The answer must reproduce all of the data below exactly and contain no images.

───── Source material

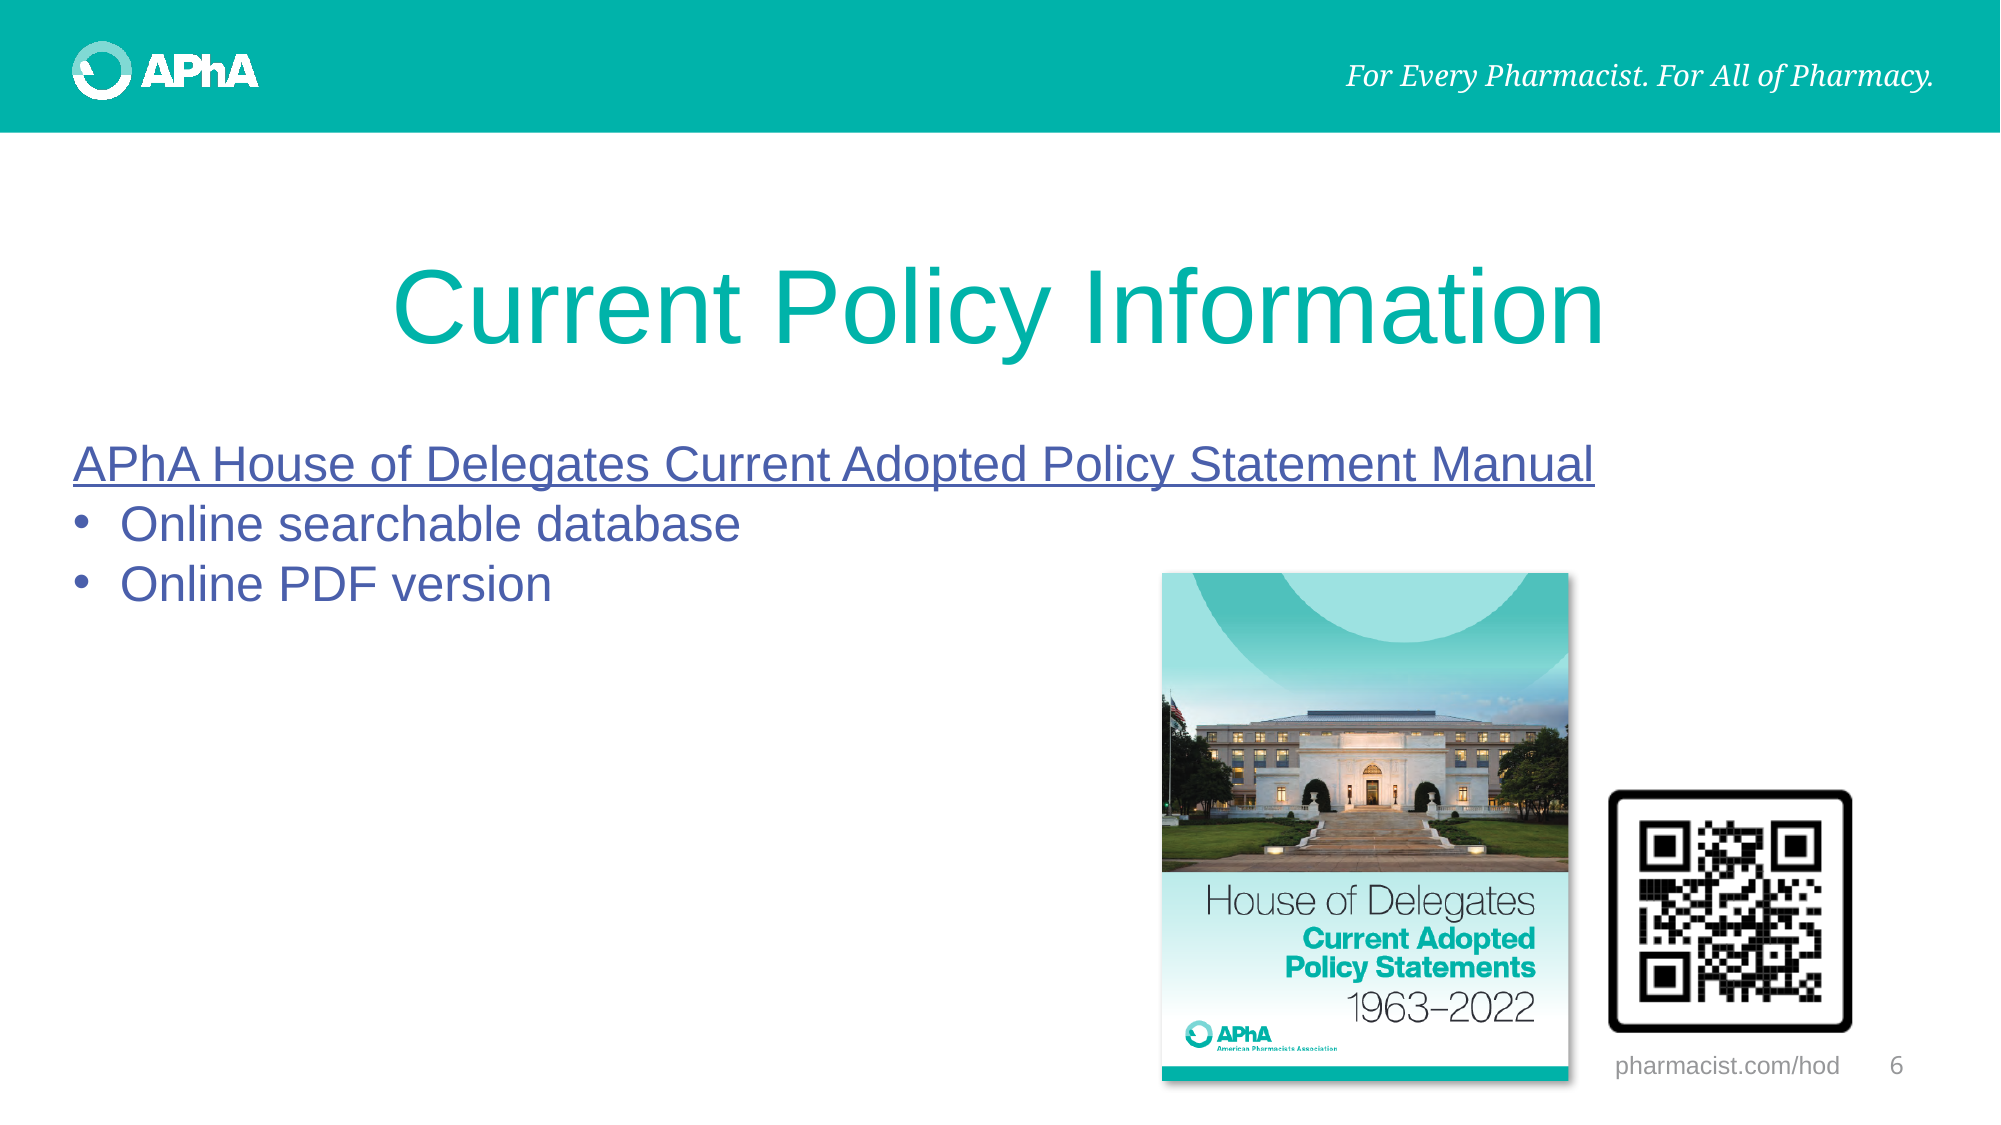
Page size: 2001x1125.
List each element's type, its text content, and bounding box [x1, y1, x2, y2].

footer pharmacist.com/hod [1613, 1050, 1849, 1111]
picture [1603, 784, 1858, 1040]
list APhA House of Delegates Current Adopted Policy Statement Manual Online searchable database Online PDF version [72, 431, 1928, 614]
picture [1161, 573, 1569, 1081]
title Current Policy Information [72, 237, 1928, 431]
picture [72, 41, 259, 100]
slide_number 6 [1883, 1050, 1928, 1081]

──────────

**Result for this exercise:**
Page size: 2001x1125.
List each element's type, its text content, and bounding box [x1, y1, x2, y2].

footer pharmacist.com/hod [1613, 1050, 1849, 1111]
picture [1603, 784, 1858, 1040]
list APhA House of Delegates Current Adopted Policy Statement Manual Online searchable database Online PDF version [72, 431, 1928, 614]
picture [1161, 573, 1569, 1081]
title Current Policy Information [72, 237, 1928, 431]
picture [72, 41, 259, 100]
slide_number 6 [1883, 1050, 1928, 1081]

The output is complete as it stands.